It was Aaron Copland time again last night at Wolf Trap and there was "standing room only", with very little of that. All the seats and all the green grass for acres around were covered with people come to watch Copland conduct the National Symphony in his own music.

As if to take in almost his entire creative career, the great American musician programmed his piano concerto, which is 50 years old this season, and three Latin-American Sketches which he only put into final form five years ago. There was also his great score," Appalachian Spring," which had its premiere in Washington in 1944, music from "Our Town," and from the ballet "Rodeo."

Copland is an exciting musician to watch as well as hear. During the piano concerto, his genius was recalled in three ways.
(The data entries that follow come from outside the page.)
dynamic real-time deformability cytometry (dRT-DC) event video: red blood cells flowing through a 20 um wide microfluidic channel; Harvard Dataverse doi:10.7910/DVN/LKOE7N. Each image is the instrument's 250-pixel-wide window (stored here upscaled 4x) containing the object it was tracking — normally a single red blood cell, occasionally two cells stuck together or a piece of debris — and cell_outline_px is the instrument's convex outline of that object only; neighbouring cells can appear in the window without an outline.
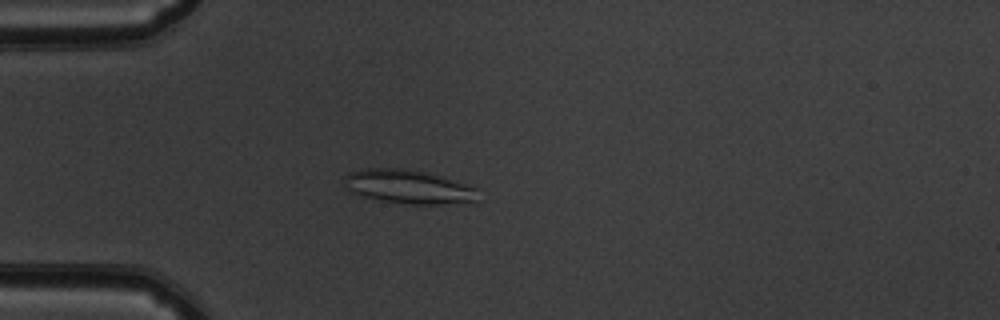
{"species": "common noctule bat (a hibernating species)", "species_latin": "Nyctalus noctula", "temperature_condition": "warm", "stored_images_in_passage": 53, "camera_frame_rate_fps": 3000, "um_per_image_px": 0.085, "animal": {"sex": "male", "body_mass_g": 19.5, "forearm_length_mm": 54.6}, "frame": {"image": 1, "passage_image": 15, "time_ms": 4.667, "image_size_px": [1000, 320], "cell_outline_px": [[476, 200], [444, 204], [408, 204], [380, 200], [364, 196], [352, 192], [344, 188], [344, 176], [348, 172], [364, 168], [404, 168], [424, 172], [468, 184], [476, 188]], "centroid_in_image_um": [34.64, 15.86], "position_along_channel_um": 50.4, "area_um2": 26.18}}
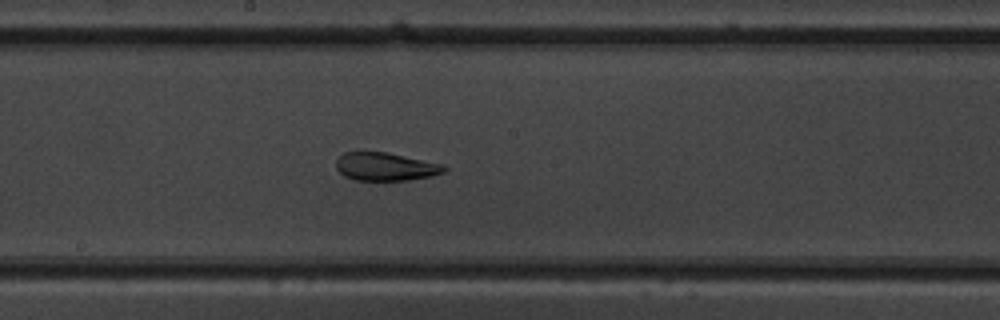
{"frame": {"image": 2, "passage_image": 29, "time_ms": 9.333, "image_size_px": [1000, 320], "cell_outline_px": [[448, 168], [444, 172], [432, 176], [408, 180], [352, 180], [344, 176], [336, 168], [336, 160], [344, 152], [388, 152], [444, 164]], "centroid_in_image_um": [32.79, 14.16], "position_along_channel_um": 215.4, "area_um2": 17.86}}
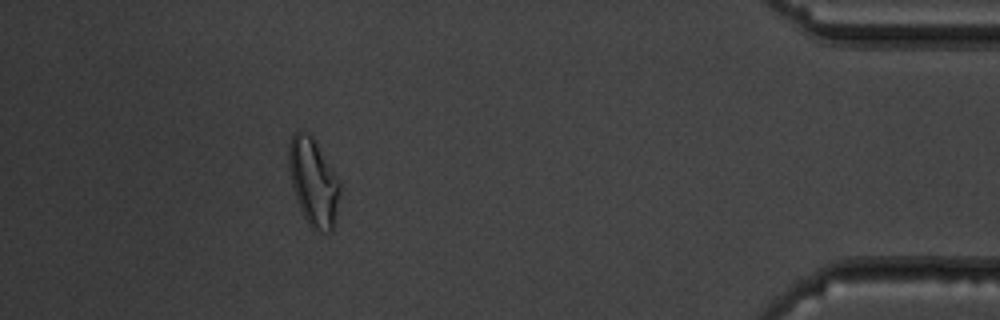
{"frame": {"image": 3, "passage_image": 48, "time_ms": 15.667, "image_size_px": [1000, 320], "cell_outline_px": [[340, 196], [332, 232], [328, 232], [312, 228], [308, 224], [300, 208], [292, 188], [288, 168], [288, 144], [292, 132], [300, 128], [308, 132], [316, 140], [340, 180]], "centroid_in_image_um": [26.62, 15.39], "position_along_channel_um": 408.6, "area_um2": 26.65}, "authors_computed_cell_mechanics": {"area_um2": 22.8888, "velocity_mm_per_s": 3.8381, "shape_relaxation_time_tau1_ms": null, "shape_relaxation_time_tau2_ms": 1.764, "deformation_change_tau1": null, "deformation_change_tau2": 0.0885}}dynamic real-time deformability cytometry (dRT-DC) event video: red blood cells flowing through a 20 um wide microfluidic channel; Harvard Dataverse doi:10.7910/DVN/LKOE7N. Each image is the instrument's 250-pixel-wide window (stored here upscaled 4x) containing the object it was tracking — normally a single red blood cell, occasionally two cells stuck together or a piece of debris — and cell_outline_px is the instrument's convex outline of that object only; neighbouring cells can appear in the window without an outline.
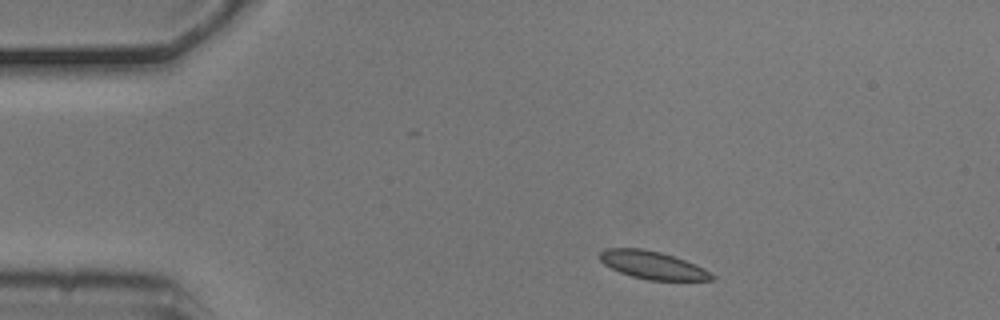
{"species": "common noctule bat (a hibernating species)", "species_latin": "Nyctalus noctula", "temperature_condition": "cold", "stored_images_in_passage": 6, "segment_of_instrument_passage": [2, 2], "camera_frame_rate_fps": 3000, "um_per_image_px": 0.085, "animal": {"sex": "male", "body_mass_g": 20.5, "forearm_length_mm": 52.5}, "frame": {"image": 1, "passage_image": 6, "time_ms": 1.667, "image_size_px": [1000, 320], "cell_outline_px": [[716, 280], [648, 280], [632, 276], [620, 272], [604, 264], [600, 260], [600, 252], [604, 248], [640, 248], [660, 252], [684, 260], [704, 268], [716, 276]], "centroid_in_image_um": [55.48, 22.54], "position_along_channel_um": 29.5, "area_um2": 18.03}}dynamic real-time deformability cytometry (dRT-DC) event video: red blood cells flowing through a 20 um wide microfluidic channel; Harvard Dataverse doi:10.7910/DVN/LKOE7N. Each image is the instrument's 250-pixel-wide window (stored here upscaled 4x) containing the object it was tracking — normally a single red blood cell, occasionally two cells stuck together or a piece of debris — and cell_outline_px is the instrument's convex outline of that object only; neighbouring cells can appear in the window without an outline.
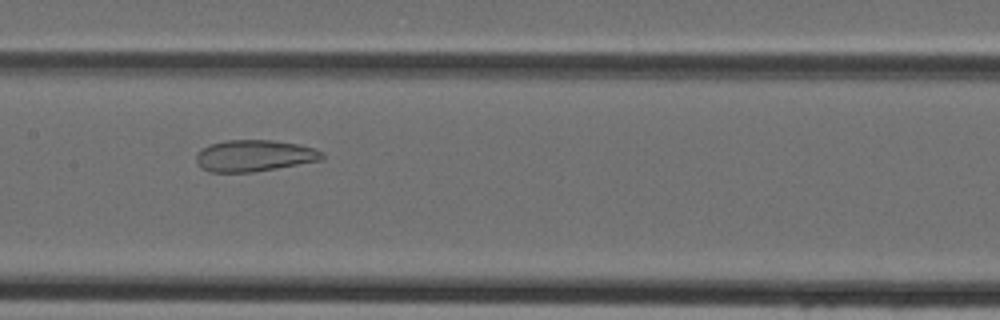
{"species": "Egyptian fruit bat (a non-hibernating species)", "species_latin": "Rousettus aegyptiacus", "temperature_condition": "cold", "stored_images_in_passage": 46, "camera_frame_rate_fps": 3000, "um_per_image_px": 0.085, "animal": {"sex": "female"}, "frame": {"image": 1, "passage_image": 23, "time_ms": 7.333, "image_size_px": [1000, 320], "cell_outline_px": [[324, 156], [320, 160], [276, 168], [252, 172], [208, 172], [200, 168], [196, 164], [196, 152], [200, 148], [208, 144], [228, 140], [272, 140], [300, 144], [324, 152]], "centroid_in_image_um": [21.54, 13.23], "position_along_channel_um": 185.9, "area_um2": 23.29}}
Not only did he write the fascinating music, but also he does a terrific job of conducting its jazzy complexities, and he could just as easily sit down at the piano and tear off its swinging solos.
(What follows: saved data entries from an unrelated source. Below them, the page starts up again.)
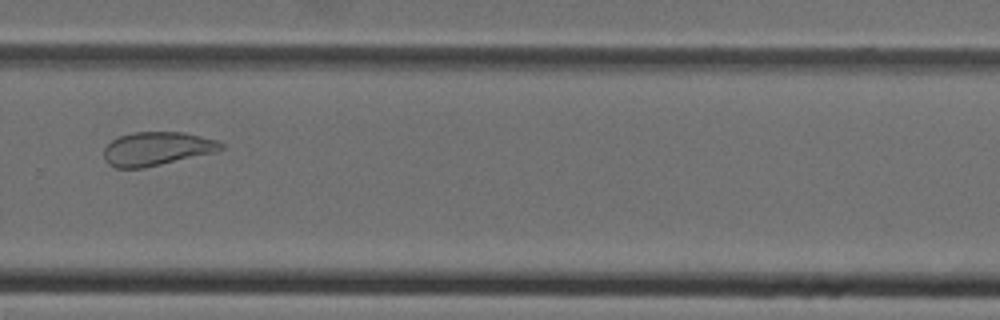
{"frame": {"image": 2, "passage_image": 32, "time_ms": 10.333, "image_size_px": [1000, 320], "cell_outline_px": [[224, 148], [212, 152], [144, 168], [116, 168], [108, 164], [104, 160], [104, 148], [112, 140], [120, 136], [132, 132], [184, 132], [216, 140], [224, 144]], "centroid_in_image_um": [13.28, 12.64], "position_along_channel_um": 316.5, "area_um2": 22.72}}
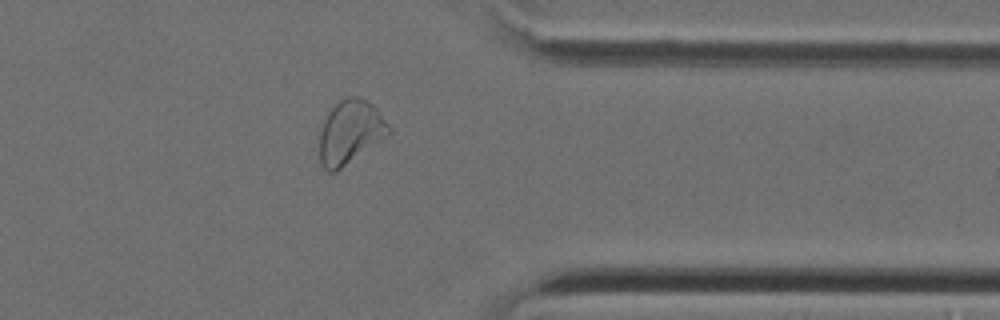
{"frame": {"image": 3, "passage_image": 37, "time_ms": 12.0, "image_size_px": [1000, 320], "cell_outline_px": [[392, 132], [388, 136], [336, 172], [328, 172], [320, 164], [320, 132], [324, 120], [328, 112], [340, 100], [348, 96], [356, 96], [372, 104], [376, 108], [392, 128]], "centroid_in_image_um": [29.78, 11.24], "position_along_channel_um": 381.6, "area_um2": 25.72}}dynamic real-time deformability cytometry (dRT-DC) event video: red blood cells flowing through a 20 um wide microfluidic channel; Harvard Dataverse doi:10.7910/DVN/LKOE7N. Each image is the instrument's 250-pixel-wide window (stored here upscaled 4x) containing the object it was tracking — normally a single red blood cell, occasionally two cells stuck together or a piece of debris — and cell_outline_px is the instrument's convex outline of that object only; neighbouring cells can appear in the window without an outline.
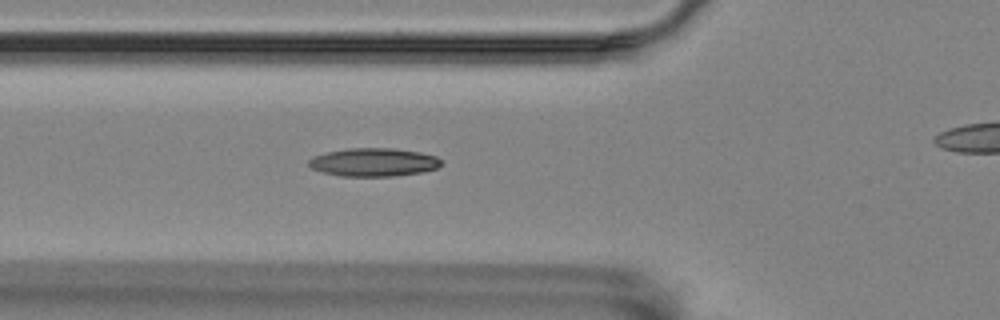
{"species": "Egyptian fruit bat (a non-hibernating species)", "species_latin": "Rousettus aegyptiacus", "temperature_condition": "room temperature", "stored_images_in_passage": 7, "camera_frame_rate_fps": 3000, "um_per_image_px": 0.085, "animal": {"sex": "female"}, "frame": {"image": 1, "passage_image": 6, "time_ms": 1.667, "image_size_px": [1000, 320], "cell_outline_px": [[444, 160], [436, 168], [420, 172], [392, 176], [340, 176], [324, 172], [312, 168], [308, 164], [308, 160], [312, 156], [328, 152], [348, 148], [392, 148], [420, 152], [436, 156]], "centroid_in_image_um": [31.76, 13.78], "position_along_channel_um": 94.0, "area_um2": 21.73}}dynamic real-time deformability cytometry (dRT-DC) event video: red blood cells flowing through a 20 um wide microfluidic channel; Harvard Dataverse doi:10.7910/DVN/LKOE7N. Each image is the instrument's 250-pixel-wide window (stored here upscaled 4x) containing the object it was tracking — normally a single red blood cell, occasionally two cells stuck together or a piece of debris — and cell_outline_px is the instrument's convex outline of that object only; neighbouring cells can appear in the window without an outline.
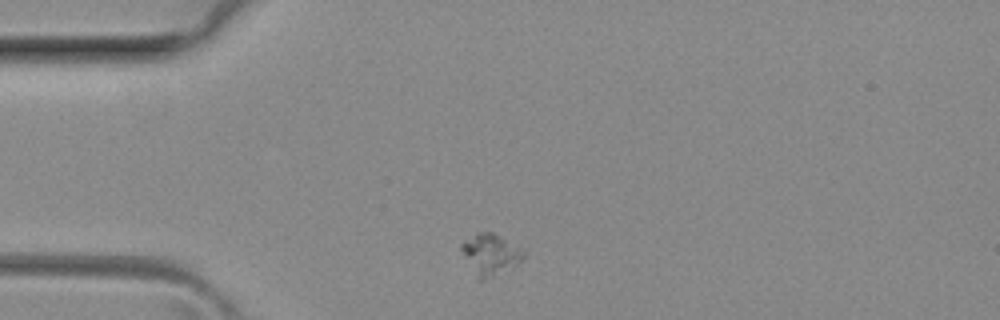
{"species": "common noctule bat (a hibernating species)", "species_latin": "Nyctalus noctula", "temperature_condition": "room temperature", "stored_images_in_passage": 3, "camera_frame_rate_fps": 3000, "um_per_image_px": 0.085, "animal": {"sex": "female", "body_mass_g": 29.2, "forearm_length_mm": 56.3}, "frame": {"image": 1, "passage_image": 1, "time_ms": 0.0, "image_size_px": [1000, 320], "cell_outline_px": [[528, 252], [512, 268], [484, 280], [480, 280], [460, 248], [460, 244], [464, 240], [476, 232], [492, 232], [500, 236]], "centroid_in_image_um": [41.71, 21.59], "position_along_channel_um": 43.3, "area_um2": 14.57}}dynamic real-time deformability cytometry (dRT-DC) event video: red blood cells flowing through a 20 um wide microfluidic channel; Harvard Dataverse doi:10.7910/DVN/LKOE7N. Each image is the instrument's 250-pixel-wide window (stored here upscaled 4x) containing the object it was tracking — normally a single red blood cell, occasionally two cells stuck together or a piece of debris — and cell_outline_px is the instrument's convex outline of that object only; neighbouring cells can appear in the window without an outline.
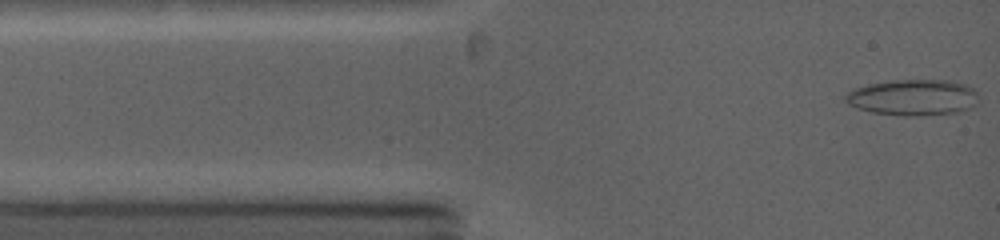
{"species": "common noctule bat (a hibernating species)", "species_latin": "Nyctalus noctula", "temperature_condition": "warm", "stored_images_in_passage": 59, "camera_frame_rate_fps": 5000, "um_per_image_px": 0.085, "animal": {"sex": "female", "body_mass_g": 19.0, "forearm_length_mm": 53.3}, "frame": {"image": 1, "passage_image": 1, "time_ms": 0.0, "image_size_px": [1000, 240], "cell_outline_px": [[976, 104], [972, 108], [960, 112], [920, 116], [904, 116], [872, 112], [856, 108], [848, 104], [844, 100], [844, 96], [848, 92], [856, 88], [868, 84], [888, 80], [948, 80], [964, 84], [972, 88], [976, 92]], "centroid_in_image_um": [77.59, 8.29], "position_along_channel_um": 7.4, "area_um2": 28.15}}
For his soloist last night, however, Copland had a young man from Pennsylvania, Gary Steigerwalt, a recent winner of the Liszt-Bartok Competition in Budapest, who took on the blues in the concerto as comfortably as he knocked over its big, 1920's syncopations.

Copeland and the National Symphony have come to know each other very well in recent years. Last night's orchestral playing ranged from just the right luminous quality in "Appalachian Spring" to all the bounce and fun needed for the "Rodeo" dances. Clearly relaxed in spirit, Copeland looked as if he were enjoying himself the whole time. The audience, some of whom stood up at his first entrance, gave him thunderous applause at every chance.